Brano da leggere:
══════════

I Diĝir Gidim potrebbero essere due occulti sacerdoti venuti dallo spazio, con la missione di dissotterrare le origini storiche del genere umano. 

Poeticamente ispirata e priva di nazionalità, la band innalza il proprio debut album sulle mistiche macerie della Mesopotamia che fu la culla della prima civiltà urbana: i Sumeri. La mitologia sumera avvolge infatti, come un manto di seta, un percorso trascendentale, scritto su quattro tavole antiche, che si completa in poco meno di cinquanta minuti.

“I Thought There Was The Sun Awaiting My Awakening” è il titolo di un rituale piuttosto complesso che, come un ago rovente, penetra il pesante e spesso tessuto black metal ricamandolo con bagliori esoterici. La matassa di suoni è densa ed intricata: alterazioni melodiche e cerimoniali si aggrovigliano a ritmi indemoniati che compongono una sorta di evocazione sonora, a tratti inquietante.

Un’opera che risveglia gli spettri incatenati nella mente buia dei due ideatori: Lalartu e Utanapištim Ziusudra. Il primo è il padre delle divine scritture, colui che parla agli adepti mediante scream ruvidi e taglienti, alternati a sezioni corali e parti completamente clean. Il secondo è il compositore delle orchestrazioni enigmatiche plasmate dalle sue stesse mani di abile polistrumentista. Il duo mette in piedi uno spettacolo maestoso intriso di estenuanti colpi di scena. Le contrastanti rappresentazioni duellano sulle vette acuminate di ritmi efferati, per poi inabissarsi nell’angoscia di una voragine ovattata senza via d’uscita.

Il tempio dei Diĝir Gidim è adornato da sfumature astrali e riferimenti divini illuminati dalla fiamma verde di ‘The Revelation of The Wandering’. Il primo capitolo dell’album rievoca atmosfere ancestrali scolpite su diverse varietà sonore. Gli impeti violenti vengono arginati da ritmi più cupi e psichedelici, mentre le urla abrasive si lasciano levigare da brevi sezioni corali che contribuiscono a migliorare la percezione di ritualità contenuta nel progetto. Sulla stessa scia, fredda e terrificante, prende forma un dialogo spirituale: ‘Conversing with The Ethereal’. Nell’arida terra di questa preghiera ermetica, dai toni pesanti e taglienti, si imprecano le antiche divinità a trasformare sole e luna in lacrime nelle quali annegano le nostre anime.

══════════

Dati forniti:

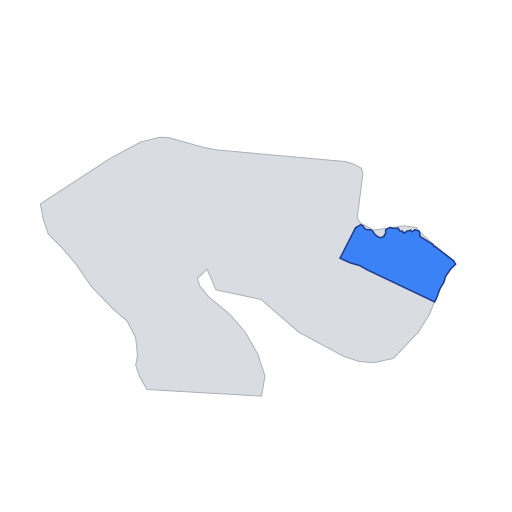 Alaili Dadda, Obock, Djibouti shown in context, rotated 61°
{"feature_id": "41766387B98599288227121", "entity_name": "Alaili Dadda", "entity_type": "district", "adm_level": 2, "iso_a3": "DJI", "parent_name": "Djibouti", "parent_adm1": "Obock", "projection": "albers", "projection_center": [42.912, 12.453], "detail": "fine", "context": "in_parent", "style": "filled", "palette": "blue", "viewbox_px": 512, "rotation_deg": 61, "n_neighbors": 0, "source": "geoboundaries", "source_scale": "gbopen_adm2", "svg_char_len": 1611}
<svg xmlns="http://www.w3.org/2000/svg" viewBox="0 0 512 512"><g transform="rotate(61 256 256)"><path d="M381.2,319.1L364.8,345.1L343.8,378.3L319.9,416.1L304.9,416.3L293.3,414.2L285.3,407.7L269.0,400.8L250.5,400.3L232.8,406.8L202.9,414.8L175.9,417.4L154.2,421.8L136.2,427.1L120.0,424.1L105.9,419.3L103.0,379.1L99.9,335.5L100.4,301.4L105.5,282.6L109.8,275.3L135.3,249.5L144.2,238.9L173.3,196.1L198.3,159.3L216.9,131.8L222.6,126.4L230.5,121.2L236.0,122.7L272.1,149.3L278.4,148.5L290.5,140.3L301.4,111.9L309.1,101.6L312.4,101.9L335.5,93.9L356.5,84.9L359.2,94.3L391.0,132.3L401.4,151.1L412.1,185.4L406.5,204.5L398.3,216.9L386.1,228.1L343.6,255.4L296.4,272.7L266.2,307.4L243.8,305.1L247.2,318.2L255.5,319.7L268.6,317.2L294.6,307.1L317.7,302.3L342.7,302.0L365.2,306.3L381.2,319.1Z" fill="#d9dde1" stroke="#a8b0b8" stroke-width="1"/><path d="M382.8,122.0L382.1,121.0L379.8,117.8L375.6,113.0L373.6,110.6L370.3,104.7L365.6,99.8L362.2,92.8L361.5,91.3L359.9,85.3L356.0,85.6L336.4,94.0L334.5,94.8L333.9,95.9L331.8,95.6L319.4,102.6L319.1,102.8L317.1,102.7L314.5,101.3L313.2,101.3L309.9,104.4L310.5,106.1L310.6,106.9L310.2,107.7L308.1,108.4L308.4,109.5L307.5,111.1L307.7,115.6L307.3,115.9L305.4,115.7L304.3,117.5L303.7,118.0L300.9,118.1L300.2,118.7L299.6,120.5L297.7,123.3L295.9,124.8L296.0,129.7L296.7,130.5L298.4,131.2L299.0,131.5L300.1,134.0L300.9,134.3L300.8,136.5L300.1,138.4L298.8,139.8L295.1,141.5L290.9,141.9L288.4,143.2L287.0,145.8L286.8,146.2L285.1,147.6L281.5,147.8L279.5,149.2L279.5,155.2L298.7,183.6L307.5,177.1L314.8,169.8L322.4,165.2L382.8,122.0Z" fill="#3b82f6" stroke="#1e3a8a" stroke-width="1.5"/></g></svg>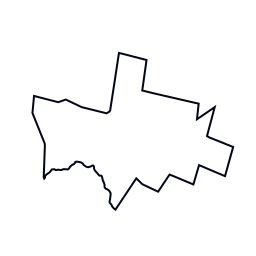 the district of Caledonia, Vermont, United States of America, rotated 73°
{"feature_id": "52423323B73732041573461", "entity_name": "Caledonia", "entity_type": "district", "adm_level": 2, "iso_a3": "USA", "parent_name": "United States of America", "parent_adm1": "Vermont", "projection": "robinson", "projection_center": [-72.042, 44.463], "detail": "fine", "context": "isolated", "style": "outline", "palette": "ink", "viewbox_px": 256, "rotation_deg": 73, "n_neighbors": 0, "source": "geoboundaries", "source_scale": "gbopen_adm2", "svg_char_len": 1343}
<svg xmlns="http://www.w3.org/2000/svg" viewBox="0 0 256 256"><g transform="rotate(73 128 128)"><path d="M202.4,163.9L178.6,134.8L186.0,130.7L197.7,117.8L184.7,101.9L187.3,98.6L201.1,82.0L184.3,70.9L202.4,49.3L176.9,33.0L160.9,52.9L158.8,54.8L133.4,39.0L139.8,59.5L125.4,53.3L102.7,92.7L96.3,103.4L68.4,90.4L54.7,112.8L53.6,114.7L81.7,128.2L106.1,140.0L106.9,141.1L107.7,144.2L94.5,166.2L82.6,179.2L82.9,187.2L69.9,208.5L85.7,215.0L118.3,212.2L120.4,212.6L150.5,223.0L151.8,222.9L151.3,222.0L150.0,221.7L148.7,219.8L147.6,216.2L146.6,214.5L145.4,213.0L145.8,210.7L146.0,210.3L146.9,209.7L147.2,209.1L147.4,207.9L147.3,207.2L148.6,204.5L148.7,204.2L148.8,203.9L148.5,202.7L148.5,201.7L149.3,199.4L150.0,197.8L149.8,197.0L149.4,196.1L148.4,195.2L147.0,192.4L146.6,190.1L145.8,188.7L145.3,188.6L145.0,187.7L145.6,185.8L147.2,183.0L148.6,181.7L150.4,181.2L152.2,179.8L152.7,179.4L153.6,178.1L153.8,177.6L153.9,176.6L153.8,173.8L153.5,173.3L153.6,172.4L154.7,171.8L155.5,171.9L157.1,172.4L158.3,172.2L159.4,171.9L161.3,171.0L164.8,169.5L165.3,169.0L165.8,167.5L166.6,167.1L171.1,167.4L172.4,167.1L175.6,167.0L177.1,167.6L178.1,167.6L179.6,167.0L180.6,165.7L182.5,164.3L185.2,163.7L186.3,164.0L191.4,166.2L192.9,167.1L193.8,167.3L194.4,167.2L196.4,166.3L198.7,166.0L200.8,165.0L202.4,163.9Z" fill="none" stroke="#020617" stroke-width="2"/></g></svg>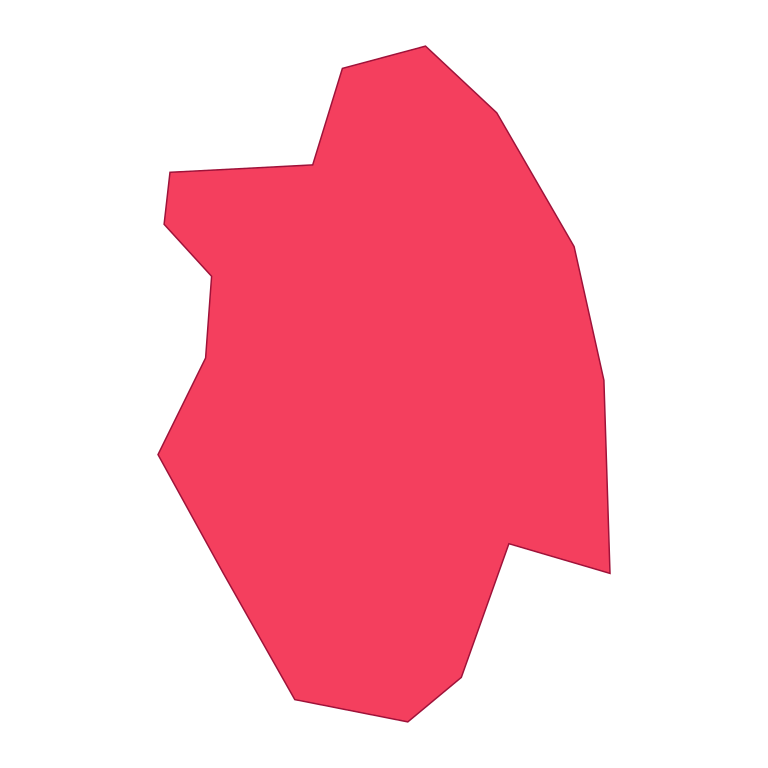 map outline of Veszprém (Robinson projection)
{"feature_id": "HUN-4909", "entity_name": "Veszprém", "entity_type": "Urban county", "adm_level": 1, "iso_a3": "HUN", "parent_name": "Hungary", "parent_adm1": "", "projection": "robinson", "projection_center": [17.909, 47.119], "detail": "fine", "context": "isolated", "style": "filled", "palette": "rose", "viewbox_px": 768, "rotation_deg": 0, "n_neighbors": 0, "source": "natural_earth", "source_scale": "10m", "svg_char_len": 345}
<svg xmlns="http://www.w3.org/2000/svg" viewBox="0 0 768 768"><path d="M425.5,46.1L496.8,112.9L574.1,246.6L603.9,380.3L610.0,573.4L508.9,543.7L461.3,677.4L407.8,721.9L294.8,699.6L223.4,573.4L158.0,454.6L205.6,358.0L211.6,276.3L164.1,224.3L170.0,172.3L312.7,164.9L342.4,68.4L425.5,46.1Z" fill="#f43f5e" stroke="#9f1239" stroke-width="1.5"/></svg>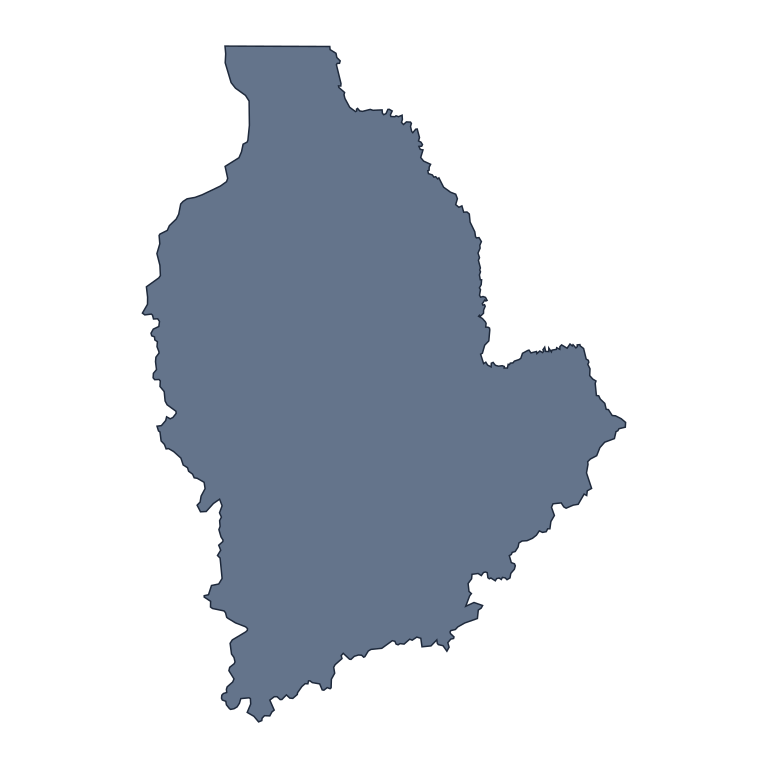 Uruará, Pará, Brazil (Natural Earth projection)
{"feature_id": "56859067B7583644693749", "entity_name": "Uruará", "entity_type": "district", "adm_level": 2, "iso_a3": "BRA", "parent_name": "Brazil", "parent_adm1": "Pará", "projection": "natural_earth1", "projection_center": [-53.819, -3.577], "detail": "fine", "context": "isolated", "style": "filled", "palette": "slate", "viewbox_px": 768, "rotation_deg": 0, "n_neighbors": 0, "source": "geoboundaries", "source_scale": "gbopen_adm2", "svg_char_len": 6099}
<svg xmlns="http://www.w3.org/2000/svg" viewBox="0 0 768 768"><path d="M616.0,431.6L617.8,430.8L619.0,428.7L625.3,427.2L625.6,422.4L621.2,418.7L615.5,415.8L612.2,415.5L608.4,409.6L606.2,409.3L604.8,403.4L600.3,399.1L598.7,395.8L596.4,395.5L595.2,383.4L596.0,381.0L592.8,379.1L589.7,375.6L590.0,368.8L587.8,364.3L588.8,362.3L588.3,360.3L586.2,359.1L583.6,348.5L580.3,346.0L579.9,344.6L577.2,344.9L577.3,346.6L575.9,347.9L573.0,344.7L572.2,345.9L570.0,344.0L567.1,348.2L561.6,344.9L559.9,346.6L559.8,349.3L556.7,347.7L556.3,349.4L552.0,350.1L551.4,351.9L548.8,348.1L548.8,351.6L545.6,351.4L544.7,347.2L542.9,349.8L543.7,351.1L542.6,352.6L539.8,351.0L536.9,353.6L536.5,351.5L530.9,352.9L529.0,350.1L527.7,350.5L522.5,353.3L520.8,358.3L519.1,359.5L514.4,361.1L512.9,362.9L510.3,363.1L509.5,364.6L508.2,364.3L507.4,368.0L504.1,368.0L504.3,366.5L502.2,365.7L498.5,366.2L495.4,365.3L493.1,362.4L491.3,363.2L491.1,366.9L487.6,365.1L485.8,362.2L483.6,363.6L480.6,354.2L482.4,353.2L484.7,345.2L488.8,340.9L489.8,329.9L489.5,328.1L488.2,327.3L485.7,327.1L486.1,323.4L485.4,321.9L482.4,318.5L478.6,316.3L479.5,315.2L480.5,316.2L483.5,313.3L483.6,310.1L485.2,306.2L484.5,304.7L483.0,305.2L482.3,303.7L484.8,300.1L485.8,301.0L487.1,300.4L485.5,297.4L483.0,296.5L480.6,297.2L479.5,295.2L480.5,289.6L479.4,287.9L481.2,284.7L481.6,279.8L480.3,279.8L479.4,274.9L480.5,271.8L479.7,269.9L480.4,268.0L478.4,260.3L479.5,257.7L478.0,253.1L480.1,248.2L479.8,245.3L481.4,241.6L479.0,237.6L476.4,237.9L475.5,236.6L474.8,231.8L470.1,222.1L469.3,214.0L467.0,212.0L463.7,212.2L461.9,205.9L458.9,207.3L455.7,204.6L457.4,198.7L455.7,194.2L450.5,192.2L443.6,187.2L438.9,177.9L437.7,178.9L435.7,176.7L433.9,177.1L432.3,174.9L428.4,173.6L427.8,170.7L429.1,170.2L429.2,167.1L430.6,164.3L423.6,161.1L420.7,157.5L423.0,149.9L420.3,149.4L418.9,146.4L421.7,146.2L422.5,144.6L421.0,142.2L418.5,140.9L419.5,137.6L417.2,129.0L415.7,129.2L412.8,132.7L411.7,131.5L410.5,126.5L411.4,123.4L410.5,122.1L406.4,121.9L403.5,124.5L401.5,122.4L402.4,119.5L402.1,115.2L398.5,116.7L396.0,115.8L394.9,116.7L390.9,116.5L390.4,114.9L392.2,111.0L389.2,109.3L387.9,109.4L386.0,113.6L383.7,114.7L382.4,113.2L382.1,109.9L373.0,110.3L370.2,109.4L362.4,111.4L359.7,110.9L357.6,108.4L356.5,109.2L356.7,110.9L355.5,111.6L349.7,107.3L344.9,98.4L344.0,94.7L344.6,92.5L338.8,87.4L338.5,85.9L340.8,86.0L341.0,83.6L336.4,64.7L337.2,63.4L339.5,63.3L340.2,60.9L336.8,57.5L336.0,53.3L330.1,49.6L329.8,46.5L225.0,46.1L225.7,53.9L225.2,62.8L231.1,82.6L235.5,88.2L245.5,95.4L249.1,101.1L249.4,125.4L247.9,140.2L247.1,142.1L243.1,144.2L241.5,151.8L239.0,157.7L225.1,166.4L227.7,178.4L226.5,181.7L220.3,186.1L202.1,194.8L195.0,197.4L187.1,198.8L183.1,201.4L180.7,204.0L178.7,214.2L176.2,219.1L169.4,225.6L167.3,230.4L159.9,234.1L159.1,235.5L159.8,243.8L156.9,253.6L159.9,265.3L160.4,275.6L158.8,277.9L146.4,286.8L147.6,297.2L147.5,304.3L142.4,313.1L144.8,314.9L151.3,314.1L152.5,315.1L153.5,319.0L157.7,318.8L159.5,321.5L158.8,326.5L153.3,329.1L151.0,333.2L151.7,335.8L154.5,336.9L154.8,339.9L157.4,341.7L157.0,346.7L158.9,351.6L159.0,353.1L155.9,357.2L155.5,361.7L156.5,369.6L153.4,373.3L153.1,377.8L154.7,379.7L159.0,379.5L160.3,380.9L160.0,386.5L164.2,391.6L165.1,401.0L167.1,404.8L175.9,411.2L176.2,413.3L172.9,417.5L170.2,418.8L166.6,416.8L165.7,420.5L161.4,425.6L157.0,426.2L158.5,430.9L160.0,432.0L161.1,440.9L164.4,444.4L166.1,448.9L168.6,448.6L173.7,451.6L180.9,458.1L183.2,465.0L187.5,467.7L188.6,471.2L192.6,474.2L194.2,477.8L197.2,478.3L204.1,482.3L205.1,488.6L201.1,496.1L200.1,502.1L197.1,505.2L200.5,511.8L206.2,511.5L213.4,503.5L219.6,499.2L222.1,505.8L219.5,512.8L221.4,517.1L219.6,520.6L220.1,526.3L218.9,529.6L221.0,536.9L223.0,540.0L222.8,541.6L218.7,545.2L220.7,550.2L217.5,555.5L220.1,558.1L222.1,578.5L218.7,584.0L211.5,585.5L208.5,594.7L204.2,595.7L204.2,597.1L210.6,601.3L210.5,607.0L212.5,608.5L224.0,610.9L225.5,612.7L226.7,617.3L227.9,618.3L235.5,622.9L245.6,626.8L247.5,628.6L247.3,630.4L245.7,631.9L232.3,639.9L230.1,643.3L231.5,654.0L234.0,657.5L235.0,661.9L234.2,663.7L229.7,667.3L228.9,670.7L234.0,678.9L232.7,682.0L227.2,686.8L226.4,689.3L226.7,692.5L223.4,693.5L221.8,695.2L221.5,698.2L222.3,700.0L225.8,701.3L226.4,704.8L229.5,708.7L230.6,709.4L234.1,708.7L237.1,706.9L239.4,703.3L240.8,698.6L249.1,697.8L250.4,698.6L250.7,704.0L247.2,712.4L253.9,716.3L258.6,721.9L261.8,720.6L262.1,718.2L264.5,715.7L269.8,715.9L271.9,712.0L274.2,710.1L269.8,700.1L274.3,696.7L277.1,696.7L280.2,699.6L281.9,699.5L286.4,694.9L289.8,698.1L292.8,698.4L297.3,694.5L297.5,692.8L301.9,686.5L305.1,683.7L307.9,683.8L308.5,680.9L309.9,680.8L312.3,682.6L319.7,683.9L322.2,689.9L323.9,690.2L327.2,687.6L330.1,688.7L331.1,687.8L331.4,679.2L334.7,673.2L333.7,667.3L335.1,664.7L342.0,658.6L341.2,655.6L343.2,653.3L349.5,659.2L351.0,659.4L354.3,656.3L358.5,655.0L361.6,655.2L363.7,657.2L364.9,656.6L368.3,651.0L371.0,649.4L381.8,648.3L392.3,640.7L394.9,641.3L396.1,644.1L398.1,644.8L400.0,643.6L404.1,644.1L409.7,639.2L412.2,640.2L416.8,637.1L420.8,638.3L422.0,646.8L431.0,645.9L436.8,639.9L437.3,643.3L438.3,644.6L443.0,645.7L446.9,651.2L449.1,647.2L447.8,642.7L450.8,639.1L453.6,638.5L454.0,636.9L450.5,633.6L450.0,632.0L450.8,630.6L455.4,629.5L457.8,626.9L464.7,623.0L477.4,618.5L478.3,610.1L481.2,608.1L482.6,605.5L474.0,602.5L465.7,606.3L469.7,595.7L471.4,593.6L469.0,591.4L468.1,583.5L471.6,578.8L472.0,574.3L478.1,573.5L481.3,575.6L483.5,572.5L485.5,572.0L487.2,572.6L487.9,577.7L489.3,578.8L490.9,578.0L495.3,580.8L496.6,578.6L499.1,578.0L501.3,579.5L502.4,577.4L505.2,577.9L507.0,579.7L510.0,577.9L510.8,573.4L514.4,569.2L515.3,565.8L514.5,563.8L511.3,562.6L509.3,555.6L511.3,554.5L512.2,552.4L515.2,551.5L518.1,547.0L518.9,543.0L522.1,541.0L527.0,540.7L532.5,538.3L536.4,535.2L539.3,530.9L542.5,532.4L546.2,531.7L547.7,528.8L549.9,528.8L550.9,521.5L554.4,515.5L551.5,507.3L553.0,503.8L561.2,502.9L563.8,506.9L566.1,508.2L573.3,505.1L578.2,504.3L584.1,494.1L586.7,495.5L587.3,490.8L591.6,488.4L586.5,472.9L588.0,464.4L587.7,461.7L590.4,459.0L596.7,455.7L599.9,447.6L604.7,442.2L614.4,438.6L616.0,431.6Z" fill="#64748b" stroke="#1e293b" stroke-width="1.5"/></svg>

══════════

Cosa fare:
Rispondi in base al brano:
(a) Su quante tavole antiche è scritto il percorso trascendentale?
(b) Chi dei due ideatori compone le orchestrazioni?
(c) Come si intitola il primo capitolo dell'album?

Risultato corretto:
(a) Su quattro tavole antiche.
(b) Utanapištim Ziusudra.
(c) 'The Revelation of The Wandering'.